| Exercise goal |
Render the lines below as a numbered list, leaving out any blank lines.

>> BEGIN Extracted material

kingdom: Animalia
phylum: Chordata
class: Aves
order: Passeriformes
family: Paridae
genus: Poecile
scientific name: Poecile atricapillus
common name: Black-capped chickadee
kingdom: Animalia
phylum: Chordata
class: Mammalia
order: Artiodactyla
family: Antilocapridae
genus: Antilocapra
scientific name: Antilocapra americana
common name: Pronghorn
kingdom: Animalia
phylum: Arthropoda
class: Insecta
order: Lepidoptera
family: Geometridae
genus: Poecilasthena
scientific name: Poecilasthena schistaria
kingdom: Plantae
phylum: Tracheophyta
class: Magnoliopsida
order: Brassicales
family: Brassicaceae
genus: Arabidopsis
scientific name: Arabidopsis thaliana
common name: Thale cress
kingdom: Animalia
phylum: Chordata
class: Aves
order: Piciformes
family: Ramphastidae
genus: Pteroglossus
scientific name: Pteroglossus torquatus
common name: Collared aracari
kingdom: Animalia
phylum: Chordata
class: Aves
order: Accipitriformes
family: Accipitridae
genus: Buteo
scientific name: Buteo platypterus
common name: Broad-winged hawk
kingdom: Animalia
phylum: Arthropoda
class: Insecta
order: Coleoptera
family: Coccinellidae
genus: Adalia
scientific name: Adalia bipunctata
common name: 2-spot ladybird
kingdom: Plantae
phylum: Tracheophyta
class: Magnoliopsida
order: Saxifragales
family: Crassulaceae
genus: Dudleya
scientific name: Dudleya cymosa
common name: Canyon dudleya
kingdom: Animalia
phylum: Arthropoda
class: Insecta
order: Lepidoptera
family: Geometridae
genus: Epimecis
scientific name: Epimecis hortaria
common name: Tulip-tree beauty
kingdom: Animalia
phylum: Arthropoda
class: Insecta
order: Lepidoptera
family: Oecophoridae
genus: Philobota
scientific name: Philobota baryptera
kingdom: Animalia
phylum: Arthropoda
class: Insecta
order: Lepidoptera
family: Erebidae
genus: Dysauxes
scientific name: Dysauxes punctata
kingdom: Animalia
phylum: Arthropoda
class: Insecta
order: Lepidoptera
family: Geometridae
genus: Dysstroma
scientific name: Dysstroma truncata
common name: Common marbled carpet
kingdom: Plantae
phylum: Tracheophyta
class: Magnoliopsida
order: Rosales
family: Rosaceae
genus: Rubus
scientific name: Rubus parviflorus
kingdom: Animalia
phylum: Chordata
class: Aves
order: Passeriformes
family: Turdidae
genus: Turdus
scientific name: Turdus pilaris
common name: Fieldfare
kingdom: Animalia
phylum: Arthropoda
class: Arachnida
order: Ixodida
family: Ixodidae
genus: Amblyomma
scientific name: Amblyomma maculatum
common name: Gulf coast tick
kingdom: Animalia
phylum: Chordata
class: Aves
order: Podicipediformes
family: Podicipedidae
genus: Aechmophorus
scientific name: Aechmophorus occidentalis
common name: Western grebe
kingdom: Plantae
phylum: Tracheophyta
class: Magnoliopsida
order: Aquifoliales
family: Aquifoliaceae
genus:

>> END Extracted material

| Exercise output |
1. kingdom: Animalia
2. phylum: Chordata
3. class: Aves
4. order: Passeriformes
5. family: Paridae
6. genus: Poecile
7. scientific name: Poecile atricapillus
8. common name: Black-capped chickadee
9. kingdom: Animalia
10. phylum: Chordata
11. class: Mammalia
12. order: Artiodactyla
13. family: Antilocapridae
14. genus: Antilocapra
15. scientific name: Antilocapra americana
16. common name: Pronghorn
17. kingdom: Animalia
18. phylum: Arthropoda
19. class: Insecta
20. order: Lepidoptera
21. family: Geometridae
22. genus: Poecilasthena
23. scientific name: Poecilasthena schistaria
24. kingdom: Plantae
25. phylum: Tracheophyta
26. class: Magnoliopsida
27. order: Brassicales
28. family: Brassicaceae
29. genus: Arabidopsis
30. scientific name: Arabidopsis thaliana
31. common name: Thale cress
32. kingdom: Animalia
33. phylum: Chordata
34. class: Aves
35. order: Piciformes
36. family: Ramphastidae
37. genus: Pteroglossus
38. scientific name: Pteroglossus torquatus
39. common name: Collared aracari
40. kingdom: Animalia
41. phylum: Chordata
42. class: Aves
43. order: Accipitriformes
44. family: Accipitridae
45. genus: Buteo
46. scientific name: Buteo platypterus
47. common name: Broad-winged hawk
48. kingdom: Animalia
49. phylum: Arthropoda
50. class: Insecta
51. order: Coleoptera
52. family: Coccinellidae
53. genus: Adalia
54. scientific name: Adalia bipunctata
55. common name: 2-spot ladybird
56. kingdom: Plantae
57. phylum: Tracheophyta
58. class: Magnoliopsida
59. order: Saxifragales
60. family: Crassulaceae
61. genus: Dudleya
62. scientific name: Dudleya cymosa
63. common name: Canyon dudleya
64. kingdom: Animalia
65. phylum: Arthropoda
66. class: Insecta
67. order: Lepidoptera
68. family: Geometridae
69. genus: Epimecis
70. scientific name: Epimecis hortaria
71. common name: Tulip-tree beauty
72. kingdom: Animalia
73. phylum: Arthropoda
74. class: Insecta
75. order: Lepidoptera
76. family: Oecophoridae
77. genus: Philobota
78. scientific name: Philobota baryptera
79. kingdom: Animalia
80. phylum: Arthropoda
81. class: Insecta
82. order: Lepidoptera
83. family: Erebidae
84. genus: Dysauxes
85. scientific name: Dysauxes punctata
86. kingdom: Animalia
87. phylum: Arthropoda
88. class: Insecta
89. order: Lepidoptera
90. family: Geometridae
91. genus: Dysstroma
92. scientific name: Dysstroma truncata
93. common name: Common marbled carpet
94. kingdom: Plantae
95. phylum: Tracheophyta
96. class: Magnoliopsida
97. order: Rosales
98. family: Rosaceae
99. genus: Rubus
100. scientific name: Rubus parviflorus
101. kingdom: Animalia
102. phylum: Chordata
103. class: Aves
104. order: Passeriformes
105. family: Turdidae
106. genus: Turdus
107. scientific name: Turdus pilaris
108. common name: Fieldfare
109. kingdom: Animalia
110. phylum: Arthropoda
111. class: Arachnida
112. order: Ixodida
113. family: Ixodidae
114. genus: Amblyomma
115. scientific name: Amblyomma maculatum
116. common name: Gulf coast tick
117. kingdom: Animalia
118. phylum: Chordata
119. class: Aves
120. order: Podicipediformes
121. family: Podicipedidae
122. genus: Aechmophorus
123. scientific name: Aechmophorus occidentalis
124. common name: Western grebe
125. kingdom: Plantae
126. phylum: Tracheophyta
127. class: Magnoliopsida
128. order: Aquifoliales
129. family: Aquifoliaceae
130. genus:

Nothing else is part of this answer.